Auch Heuberger möchte im Amt bleiben. Dabei war die verkorkste EM-Qualifikation nach der verpassten Olympia-Teilnahme an den London-Spielen 2012 bereits die zweite sportliche Blamage in seiner erst zweijährigen Amtszeit. Die Diskussionen um seine Zukunft als Bundestrainer wurden neu angestoßen. Bereits nach der fatalen Pleite am Mittwoch in Montenegro hatte der designierte Verbandspräsident Bernhard Bauer erklärt, es gebe keine Jobgarantie für Heuberger.

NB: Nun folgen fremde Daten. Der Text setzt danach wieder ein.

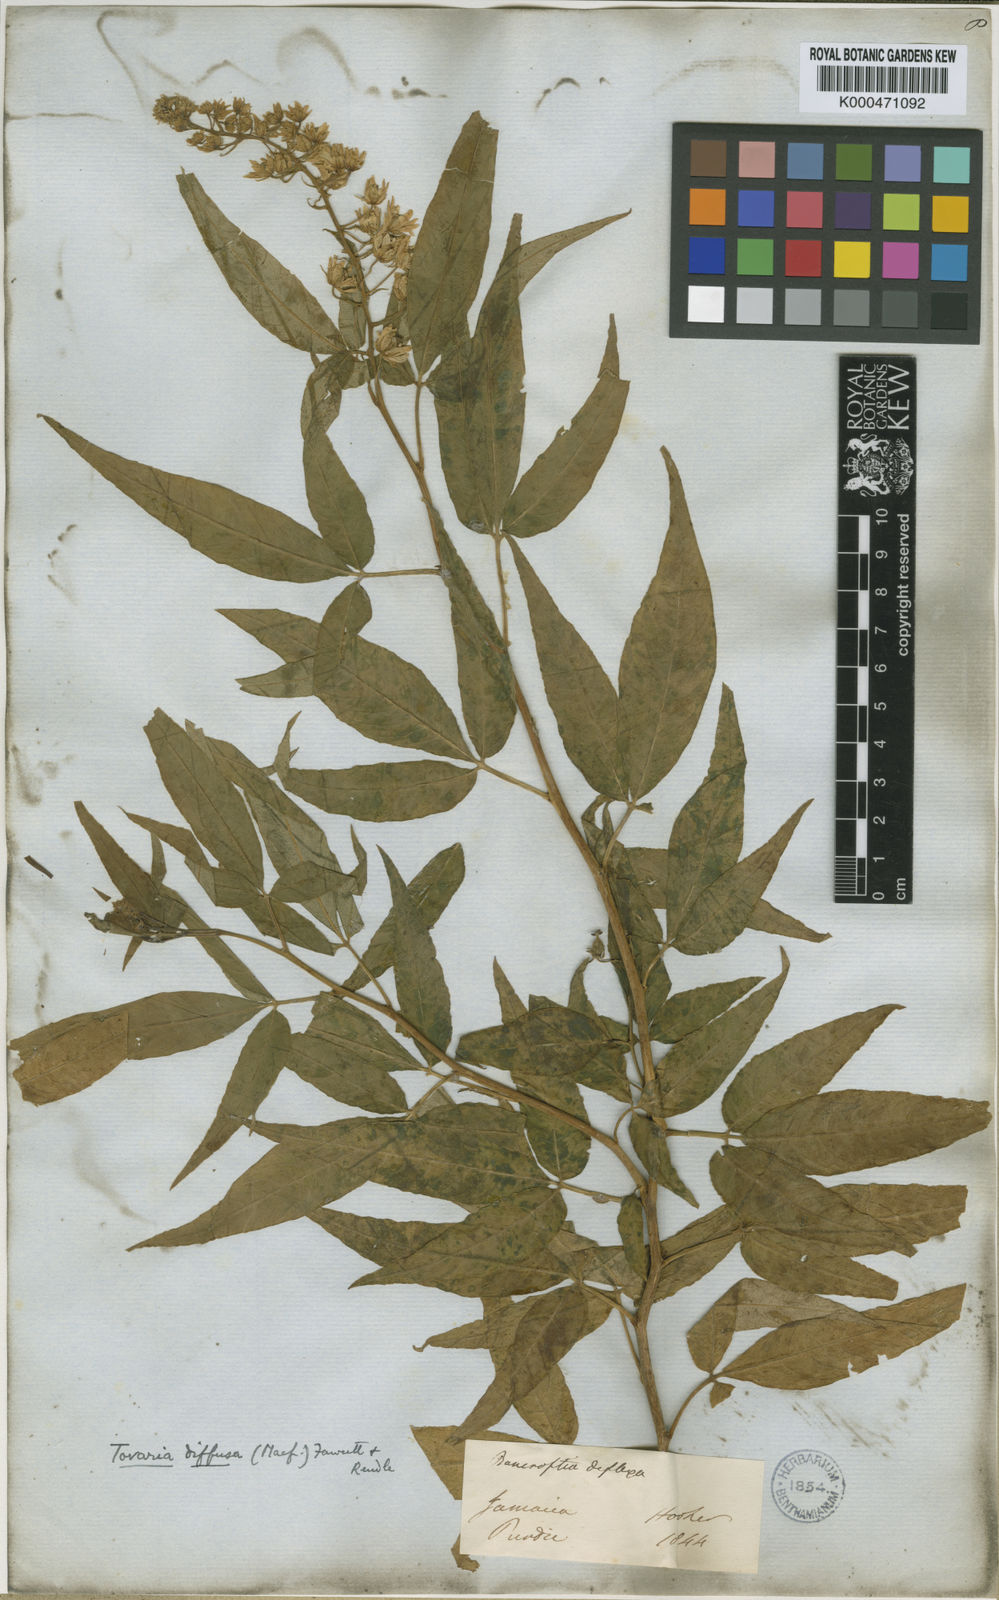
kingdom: Plantae
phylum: Tracheophyta
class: Magnoliopsida
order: Brassicales
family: Tovariaceae
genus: Tovaria
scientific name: Tovaria diffusa
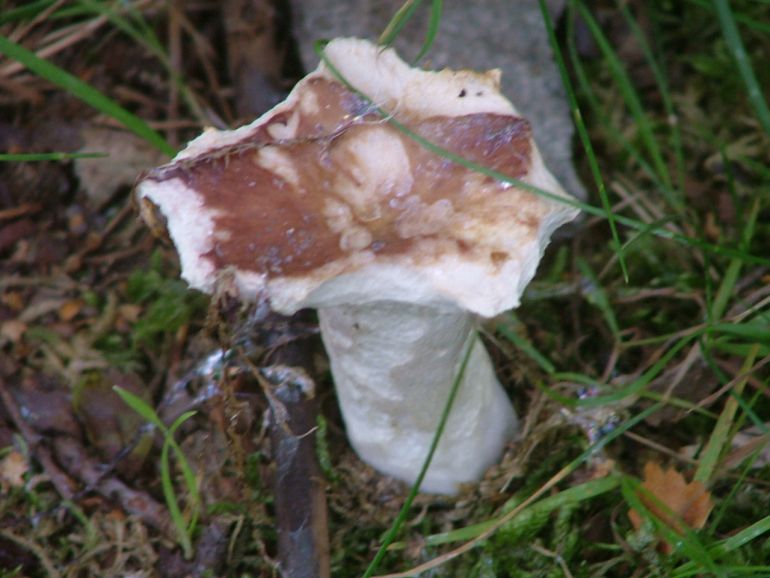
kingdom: Fungi
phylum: Basidiomycota
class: Agaricomycetes
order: Russulales
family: Russulaceae
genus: Russula
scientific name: Russula vesca
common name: spiselig skørhat
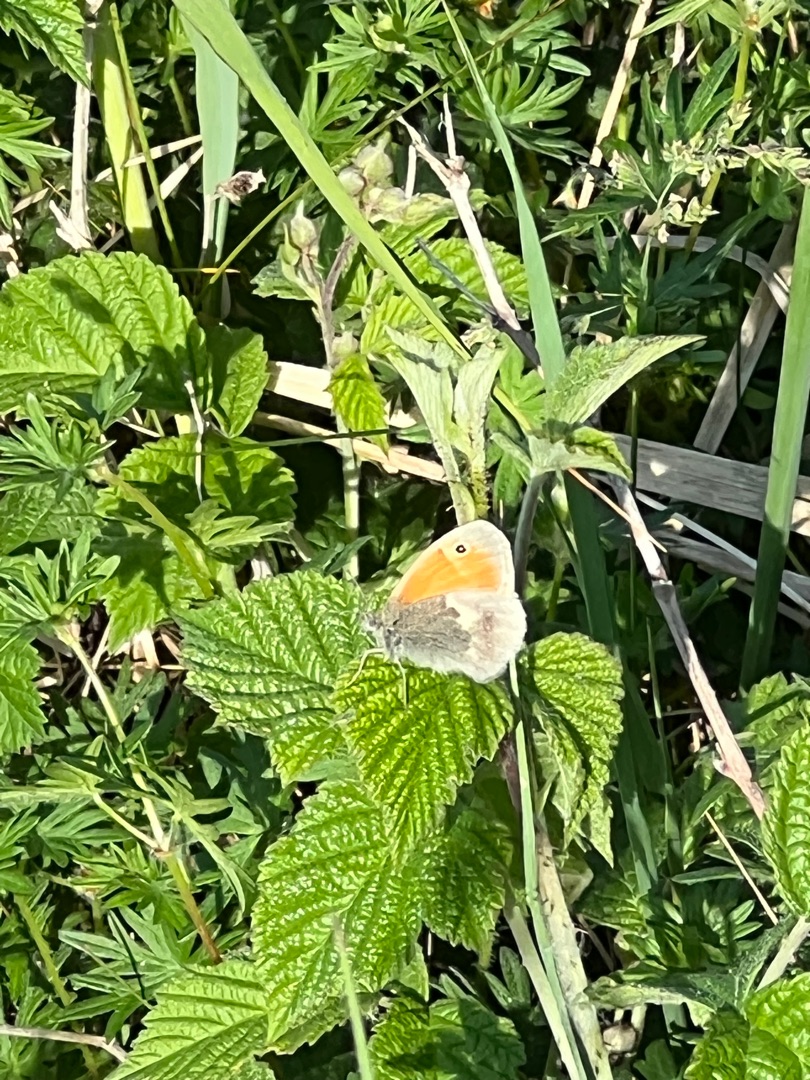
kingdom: Animalia
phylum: Arthropoda
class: Insecta
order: Lepidoptera
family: Nymphalidae
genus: Coenonympha
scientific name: Coenonympha pamphilus
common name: Okkergul randøje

„Damit muss ich leben als Bundestrainer. Es ist ganz klar, dass Personaldiskussionen um den Trainer stattfinden, wenn der Erfolg ausbleibt“, sagte Heuberger gelassen und wiederholte gebetsmühlenartig, dass er gern weiter an einer Mannschaft der Zukunft formen möchte: „Ich habe sehr viel Spaß daran. Ich glaube, dass das, was wir mit dem Umbruch begonnen haben, der richtige Weg ist. Und diesen Weg würde ich gern weitergehen.“
In der ersten Aufarbeitung der sportlichen Misere appellierte er wie schon sein berühmter Vorgänger Heiner Brand an die Bundesliga-Clubs, deutschen Talenten den Vorzug zu geben und sie fit zu machen für hohe internationale Ansprüche. „Es ginge mit einer freiwilligen Selbstbeschränkung, wie es andere Ligen auch haben, auch wenn bei uns immer das Bosman-Urteil angeführt wird. Aber da muss man sich mal einig sein, alle müssen an einem Strang ziehen“, erklärte Heuberger. „In Spanien ist es möglich, in Frankreich ist es möglich, nur in Deutschland nicht im Moment.“
Eklatant ist die Schwäche im Rückraum. Die Top-Clubs wie Champions-League-Sieger HSV Hamburg, Meister THW Kiel oder EHF-Cup-Sieger Rhein-Neckar Löwen besetzen die Positionen mit ausländischen Assen. Heuberger wünscht sich, dass die Vereine auch dort mehr deutsche Spieler fördern und nicht nur auf den Außenpositionen. „Da haben wir so viele Talente. Es geht darum, Perspektiven zu entwickeln im Rückraum. Da brauchen wir die Liga“, forderte der Bundestrainer und konstatierte: „Wir haben keine Überflieger in der Mannschaft, keine absoluten internationalen Stars.“
Verständlich, dass Heuberger mit Sorgenfalten in die nahe Zukunft blickt. Er befürchtet, dass die Bundesliga die Zeit wieder streicht, die sie mit Blick auf die EM in Dänemark für die Nationalmannschaft freigeschlagen hatte. „Das wäre genau kontraproduktiv“, sagte er. Schließlich muss er sich mit seinem Team nun im November und im Januar - parallel zur nächsten EM - durch die Vorqualifikation zur WM 2015 in Katar kämpfen. Nur so bleibt auch das Ziel Olympische Spiele 2016 in Rio de Janeiro weiter erreichbar.